Now this may seem like an odd leap, but it has occurred to me that President Trump has fully internalized this trial principle. Think about it. While we armchair journalists are constantly chiding reporters for not shellacking the president with devastating Perry Mason questions, the truth is he gets plenty of hard and direct interrogatories. He got them from Axios’s Jonathan Swan. He got them from Fox News’s Chris Wallace. He sure got them from average citizens this week at an ABC town hall.
He may lie, dodge, bluster, bully, ramble, and fake his way through his answers. He may yell at the questioner. He may ignore the questioner. He may answer the same question one way on Monday and in the opposite way on Friday. He may make up stories and facts and people. We may judge his answers shifty or shameful, because they often are.
But there is one thing he never does. He never lets the sting show. When presented with the awful fact that almost 200,000 Americans are dead from the pandemic, he says with a straight face, sure, but it could have been millions. He says one day that he will introduce a health care plan in two weeks. When two weeks comes and goes and he is asked again, he says, yup, coming in two weeks. This should be a devastating moment, but he just brushes by it. He’s able to do this in part because integrity and intellectual honesty mean nothing to him. He cares only about the appearance of strength. Watch him in a tough interview on mute (as reportedly he himself does). Except for flashes of anger, he generally has the same demeanor in response to friendly questions as hostile ones. He never looks startled. He never seems on the ropes, even when he is. He is playing, always, to his base – his jurors – whose minds are made up, who see a strong and forceful leader, one who never backs down from these pesky reporters with their liberal biases and their gotcha questions.
The one thing Trump cannot afford to be is weak-looking. He cannot look like a deer in the headlights, and whatever you think of him, he almost never does. If he could be revealed to be weak and afraid, that might hurt him with his base, and perhaps only that. Voters, like jurors, take their cues from the players.

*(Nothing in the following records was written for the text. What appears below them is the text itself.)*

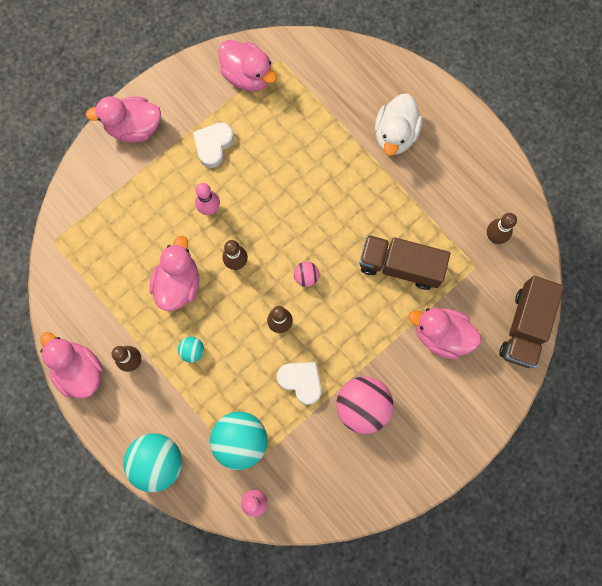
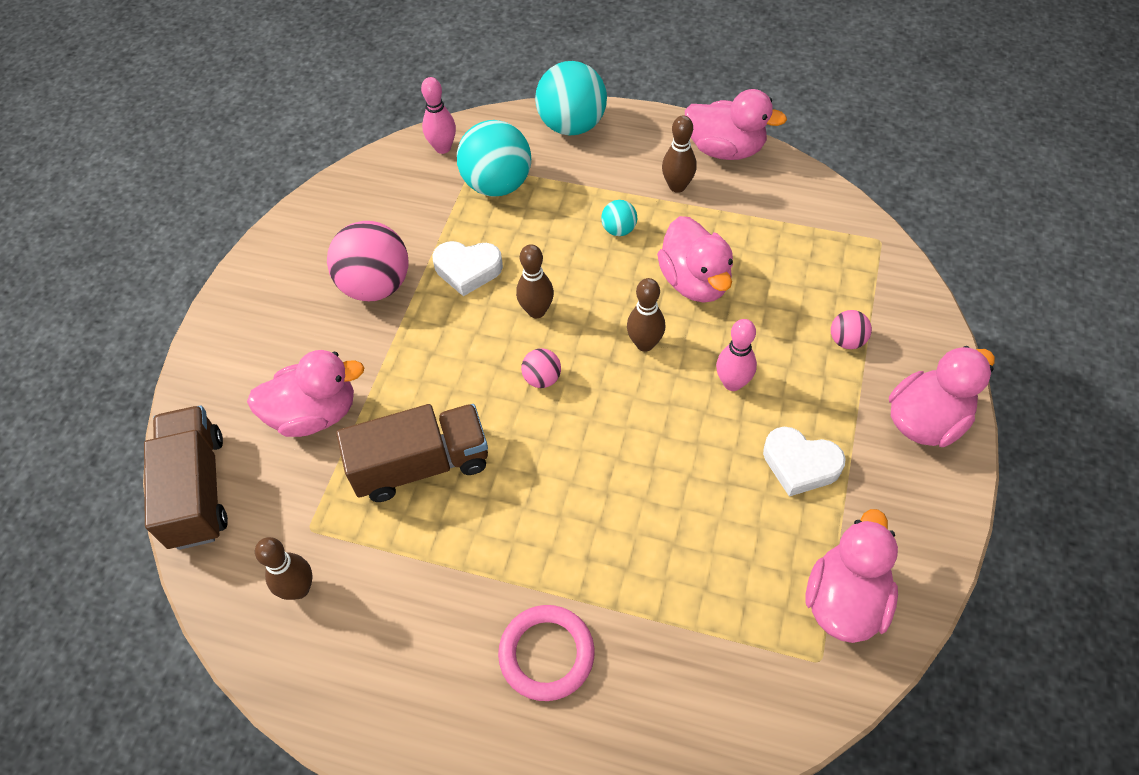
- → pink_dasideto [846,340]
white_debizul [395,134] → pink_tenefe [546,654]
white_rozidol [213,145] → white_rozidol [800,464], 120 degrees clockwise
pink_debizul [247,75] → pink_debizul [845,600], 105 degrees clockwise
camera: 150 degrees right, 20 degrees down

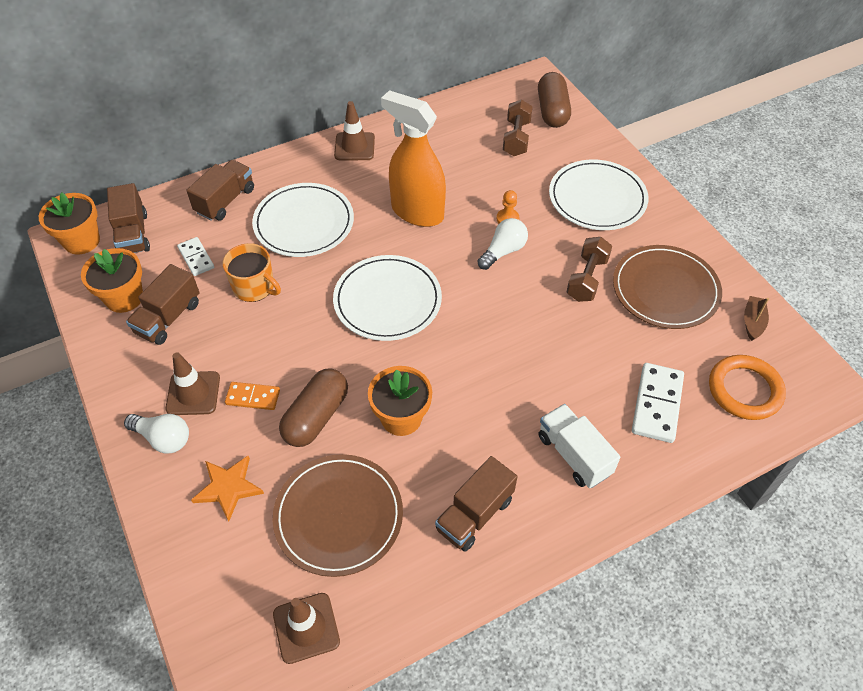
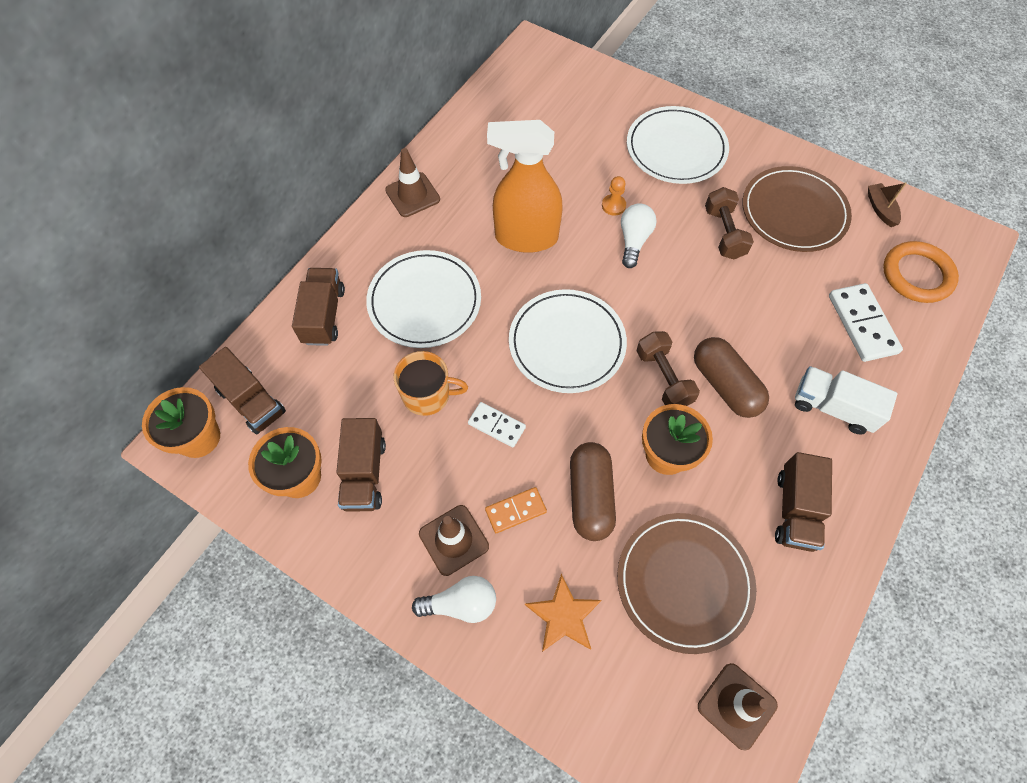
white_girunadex [196,258] → white_girunadex [496,425], move
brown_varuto [516,138] → brown_varuto [663,378], move
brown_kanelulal [552,111] → brown_kanelulal [725,385], move
camera: 30 degrees left, 10 degrees up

This is why a new digital ad campaign from the Biden folks caught my eye. Contrary to my observations above, two recent ads literally describe Trump as a “deer in the headlights.” The spot begins, “When coronavirus came, Trump froze like a deer in the headlights.” The narrator says later, “And there was our president, unprepared, indecisive, frozen.” He also says Trump has been “too scared to act, too panicked to tell the truth, too weak to lead.” The ad, interestingly, takes a new tack on Trump’s lies. It doesn’t hit him, directly, for lying. It identifies a reason for his lies. And that is the criticism, the thing that Trump can’t abide. The ad says Trump “was too panicked to tell the truth” about the pandemic. That is an interesting twist.
It’s a good ad, but I’m biased. I don’t know if it will be effective, if it will move the needle with any of Trump’s die-hard fans. But what it seeks to do is hit him where it hurts most, portray him as the one thing he strives never to look like: weak. Trump doesn’t mind looking mendacious, authoritarian, illiterate, or inarticulate.
But if he ever does look like a deer in the headlights, it’s over.